Court Opinion

ID: 3368431
Source: CourtListenerOpinion
Date Created: 2016-07-05 18:09:07.044859+00
Date Added: 2024-06-11T12:06:09.921347
License: Public Domain

[EDITOR'S NOTE: This case is unpublished as indicated by the issuing court.]
MEMORANDUM OF DECISION
This is an action asking that a marriage be dissolved. All jurisdictional requirements for its maintenance have been met.
The parties intermarried in Seymour, Connecticut on October 17, 1987. It was the plaintiff's fifth marriage. The marriage has broken down irretrievably with no hope of reconciliation. It is dissolved.
On September 21, 1990 the plaintiff was awarded $60 a week for alimony pendente lite. From then to September 3, 1992, the date of the hearing, is 101 weeks, which at $60 a week, totals $6060 temporary alimony due to the plaintiff. The defendant put  in evidence 12 checks for $60 each dated from September 27, 1990 to June 21, 1991. These totaled $720. All were cashed at the Woodland Package Store. The plaintiff claims that the defendant owes her 42 weeks of this pendente lite alimony or $2520. How she came to that figure of 42 weeks was not stated on the record. The defendant in his claims admitted some arrearage was owed her but did not state what he figured the arrearage to be and how he computed it. He asked the court to figure the arrearage, whatever it was.

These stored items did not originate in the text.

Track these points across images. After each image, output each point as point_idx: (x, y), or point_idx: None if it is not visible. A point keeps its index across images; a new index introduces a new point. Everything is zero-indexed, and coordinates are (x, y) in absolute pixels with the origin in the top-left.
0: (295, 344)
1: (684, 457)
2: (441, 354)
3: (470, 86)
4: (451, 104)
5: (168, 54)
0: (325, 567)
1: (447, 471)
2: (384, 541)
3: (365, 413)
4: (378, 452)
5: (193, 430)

The plaintiff testified that she had known the defendant for some time before they were married and that they drank together on these occasions when they were together. She also said that after the marriage the defendant was a hopeless alcoholic and could not consummate the marriage. She said the marriage was a tempestuous CT Page 10106 one and lasted only six weeks.
The defendant testified that he moved in with the plaintiff in March 1986 and stayed with her until she threw him out. He agreed they had no sex after the marriage, but claimed it lasted longer than the plaintiff said.
When they were living together but before they were married the defendant bought many things for the plaintiff's house and had work done on it. He also gave her checks totaling $2250.
From all the testimony from both parties the court is unable to compute mathematically how much of the pendente lite alimony was paid. Considering what the defendant did pay for alimony pendente lite, the court feels that $1000 would be a fair amount of arrearage due. The court therefore orders the defendant to pay said amount in equal weekly payments of $50 each beginning 2 weeks from the date of this memorandum of decision.
Neither party is awarded alimony.
The plaintiff may resume her maiden name of Lockwood.
The court notes for the record that the plaintiff's former attorney withdrew from the case with the court's permission before the trial began and the plaintiff represented herself during it.